This is Part 7 of a guest series I wrote in 2012 for Great Potential Press, which published my book, From School to Homeschool. A change on their website made it inaccessible, so I’m republishing here in celebration of National Parenting Gifted Children Week. To read the complete series, click here to start with post #1, “The Role of Parents in Identifying Gifted Children.”
Parenting a gifted child presents unusual challenges. Parenting a gifted child with behavioral differences places new burdens on top of those challenges. Although no one has the one magic ticket to make your life easier, experienced parents of gifted children offer variations on the following advice to help you negotiate the process of raising your wonderful, difficult child.
1. Don’t depend on one theory of parenting.
It’s unusual for a well-loved parenting theory to work without alteration for kids with behavioral differences. Take the parts that work, get rid of the parts that don’t.
2. Keep records.
A parent’s point of view about her child’s behavior can vary widely over only a matter of months. Children tend to coast along for a while then go through rapid periods of change. Parents often find themselves saying, When is this EVER going to end? Then some months later they realize that whatever it was had ended and they hadn’t noticed.
3. Expect regression.
This is totally normal, even for neurotypical kids. It happens in every area of life: potty training, academic learning, sleep habits… Parents of unusual children should try not to be disconcerted by normal regression.
4. Get the help of a good occupational therapist.

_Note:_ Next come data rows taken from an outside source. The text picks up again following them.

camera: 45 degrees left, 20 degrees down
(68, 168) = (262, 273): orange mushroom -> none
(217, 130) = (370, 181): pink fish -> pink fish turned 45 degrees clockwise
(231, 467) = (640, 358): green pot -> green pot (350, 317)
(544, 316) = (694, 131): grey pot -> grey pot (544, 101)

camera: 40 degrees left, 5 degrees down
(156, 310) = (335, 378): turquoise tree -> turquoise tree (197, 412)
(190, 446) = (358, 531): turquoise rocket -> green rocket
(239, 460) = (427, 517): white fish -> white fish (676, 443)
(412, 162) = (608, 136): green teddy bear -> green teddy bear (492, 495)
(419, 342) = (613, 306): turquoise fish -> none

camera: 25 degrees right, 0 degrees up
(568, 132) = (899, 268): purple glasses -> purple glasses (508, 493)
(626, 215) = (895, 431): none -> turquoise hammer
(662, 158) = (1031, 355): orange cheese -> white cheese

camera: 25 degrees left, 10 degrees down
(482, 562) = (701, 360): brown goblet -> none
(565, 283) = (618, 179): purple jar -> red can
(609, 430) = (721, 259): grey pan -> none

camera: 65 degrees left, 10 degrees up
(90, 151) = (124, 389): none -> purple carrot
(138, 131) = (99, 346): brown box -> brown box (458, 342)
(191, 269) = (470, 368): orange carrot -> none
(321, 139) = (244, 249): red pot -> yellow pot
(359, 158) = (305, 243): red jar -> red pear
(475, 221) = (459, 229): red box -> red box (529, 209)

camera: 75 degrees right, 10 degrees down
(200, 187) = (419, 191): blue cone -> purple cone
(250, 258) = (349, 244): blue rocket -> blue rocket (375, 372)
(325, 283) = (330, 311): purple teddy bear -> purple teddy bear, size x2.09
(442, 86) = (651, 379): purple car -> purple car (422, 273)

The best ones will have some background in issues of giftedness, though the very best will be eager to learn whether or not they have the background. A good occupational therapist will be interested in the whole child.
5. Find a general Licensed Marriage and Family Therapist (LMFT) whose approach works well with your family.
Your LMFT will be able to help you work through ideas and also give you a sense of how unusual your child’s behavior really is. Once parents become sensitized to having an unusual child, they tend to lose perspective. In other words, “usual” kids aren’t perfect, either.
6. Don’t jump on every new theory you see, but then again, don’t discount everything as out of the question.
There is so much more information available to us now than to parents in previous generations. In one way, this is blessing. Parents today have access to advice from a wide variety of sources. But on the other hand, parents can go crazy trying to follow every piece of advice. Your child, and your family, will stay more sane if you take each piece of advice under consideration, but don’t jump on every train that passes.
7. Some simple nutritional changes can make a big difference.
There are a few dietary changes that every parent of a difficult child should try. These changes have been shown to work well with a large number of gifted children, and they are not difficult ones to implement:
– Supplement with Omega-3 oils. They influence brain function, and parents often see an immediate difference in their kids, especially in their ability to maintain stable moods.
– Try to up the protein intake and lower the simple carbohydrate intake. Simple carbs are really bad for kids whose brains are on overdrive. Protein, especially early in the day, gives them something to work on.
– Try to avoid artificial colors and preservatives, especially sodium benzoate. These have been shown to exacerbate problems with kids who tend toward hyperactive behavior.
– Have “hyperactive” children’s ferritin levels checked. Recent studies are showing that kids who have normal general iron levels but very low ferritin (stored iron) levels show ADHD-like behaviors. (See ‘Relationship of Ferritin to Symptom Ratings Children with Attention Deficit Hyperactivity Disorder’, Oner, 2007) Iron supplementation is easy and may show large benefits.
8. Be willing to give your child the support he needs to succeed.
Some parents fall into the trip of letting their children fail because they assume that kids “should” be able to handle what other kids handle. But a gifted child who fails repeatedly because of inadequate support will never learn the joy of succeeding. When possible, set up enough “successful” activities to balance the challenging activities. If the child is in school, work with the teacher to provide positive feedback on progress, no matter how small.
9. When possible, make reasonable accommodations for your child’s differences.
Sometimes parents expect gifted kids to be more resilient than neurotypical kids. But simple accommodations for common problems can help gifted children thrive. For example, many twice-exceptional children have difficulty with handwriting. This translates into the child being unable to express herself in writing. In this case, a reasonable accommodation would be for the child to learn keyboarding or dictate homework to a parent. Handwriting itself can be worked on separately, when it is not interfering with the creative process.
10. Be willing to call him a child with special needs.
This is a big step for many parents of twice-exceptional children to take. Your child does have special needs, even though he also has special talents. And all children deserve to have their needs met so that they can reach their potential.
11. Put on your mask first
Finally, don’t forget that the parents of gifted children need help, too. Find a support group, in person or online. Getting input from other parents who have similar challenges will help you be the best parent you can be.